Write out the lines from the records below word for word, beginning with the line that contains "на чорному ринку вартість сягає 8" and ending after the line that contains "допомоги, але кубинський уряд від цих".

+ + + +

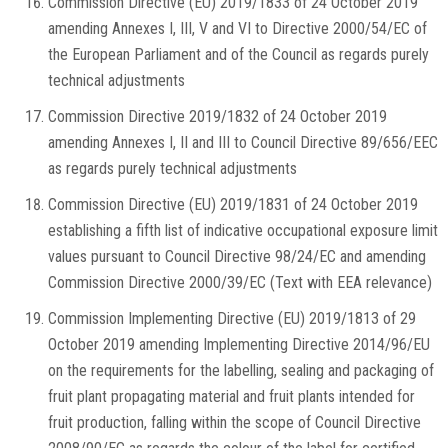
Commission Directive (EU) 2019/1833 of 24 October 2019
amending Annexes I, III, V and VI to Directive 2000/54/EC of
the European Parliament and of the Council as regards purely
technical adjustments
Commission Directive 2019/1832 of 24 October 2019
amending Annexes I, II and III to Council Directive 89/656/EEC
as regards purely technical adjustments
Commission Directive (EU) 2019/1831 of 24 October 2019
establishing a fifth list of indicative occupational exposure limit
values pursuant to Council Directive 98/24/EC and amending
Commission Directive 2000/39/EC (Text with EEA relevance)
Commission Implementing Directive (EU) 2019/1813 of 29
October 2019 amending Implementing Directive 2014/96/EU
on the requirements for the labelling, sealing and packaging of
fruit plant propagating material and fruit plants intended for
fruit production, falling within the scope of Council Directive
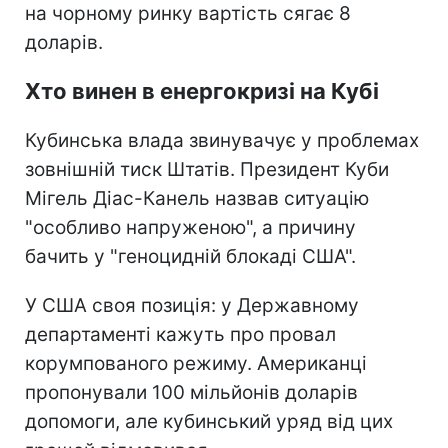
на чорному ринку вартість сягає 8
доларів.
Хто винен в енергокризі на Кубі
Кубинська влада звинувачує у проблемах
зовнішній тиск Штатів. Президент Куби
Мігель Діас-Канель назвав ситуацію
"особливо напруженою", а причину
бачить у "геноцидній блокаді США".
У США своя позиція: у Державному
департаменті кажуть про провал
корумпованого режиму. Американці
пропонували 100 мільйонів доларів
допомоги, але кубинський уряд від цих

+ + + +

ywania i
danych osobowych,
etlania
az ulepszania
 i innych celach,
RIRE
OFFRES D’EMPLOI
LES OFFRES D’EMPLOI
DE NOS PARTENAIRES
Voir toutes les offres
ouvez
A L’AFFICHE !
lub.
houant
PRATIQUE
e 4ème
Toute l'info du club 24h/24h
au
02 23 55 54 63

+ + + +

*Answer section*.
на чорному ринку вартість сягає 8
доларів.
Хто винен в енергокризі на Кубі
Кубинська влада звинувачує у проблемах
зовнішній тиск Штатів. Президент Куби
Мігель Діас-Канель назвав ситуацію
"особливо напруженою", а причину
бачить у "геноцидній блокаді США".
У США своя позиція: у Державному
департаменті кажуть про провал
корумпованого режиму. Американці
пропонували 100 мільйонів доларів
допомоги, але кубинський уряд від цих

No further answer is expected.